Je me souviens qu’au moment précis où je passais la frontière après Irun j’écoutais sur mon walkman Shake the decease de Depeche Mode et que cela me parut un présage favorable. J’avais dépensé mes derniers pesetas en échange d’un café et d’un paquet de chips sur l’aire de repos où les camions s’entassent, des camions venus des quatre coins de l’Europe, qui s’arrêtaient là durant leur périple infernal, du nord au sud et retour, de Rotterdam à Séville, sans jamais rien voir des pays traversés que les aires d’autoroute et les stations service disséminés comme autant d’asiles sur leur parcours. Il faisait nuit depuis longtemps, c’était au mois de mai, j’allais vers le nord, je rentrais chez moi, si l’on peut dire.
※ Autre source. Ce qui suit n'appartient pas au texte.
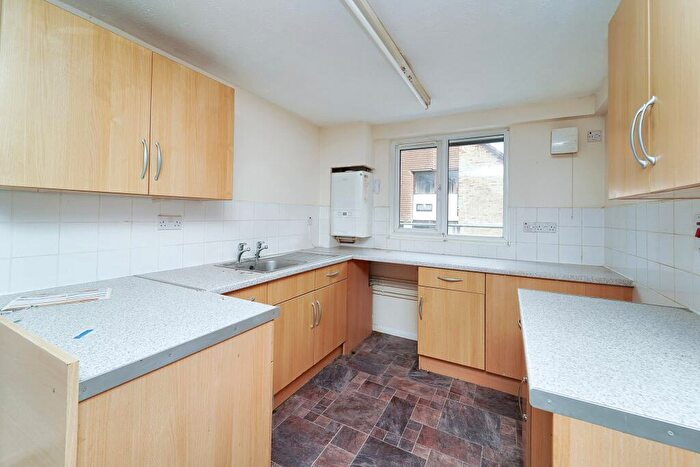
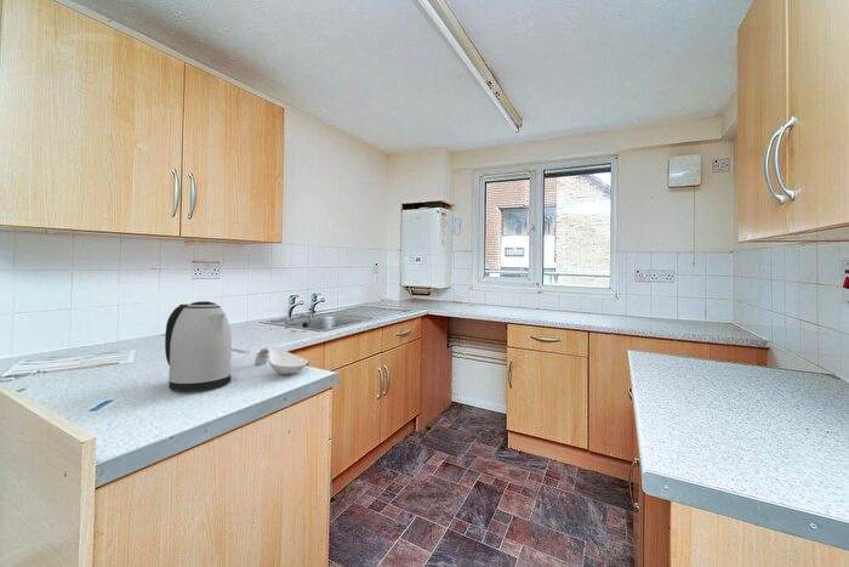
+ spoon rest [253,346,308,375]
+ kettle [164,300,233,392]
Nous nous étions dit adieu, Aparecida et moi, au pied de la chapelle sur la colline qui surplombe Secadura, et chaque fois que je suis contraint d’évoquer ce souvenir, il me semble que je suis en train de la quitter encore, je revois sa bouille adorable et grave et l’héroïque orgueil qui l’empêche de pleurer, qui m’en empêche aussi du reste, je revois sa jolie robe bleue et j’entends qu’elle prononce les derniers mots en espagnol, auxquels je ne comprends rien, je crois qu’elle m’envoie au diable mais peut-être me souhaite-t-elle bonne chance, et je dis « Te Quiero », parce qu’à ce moment précis, c’est vrai, je ne mens pas, et à chaque fois que j’y repense, à chaque fois que je descends dans la voiture en rêve les quelques lacets de la colline qui surplombe Secadura, laissant la chapelle s’effacer pour toujours dans la nuit infinie, tandis qu’elle me suit avec sa voiture à elle, à chaque fois c’est vrai.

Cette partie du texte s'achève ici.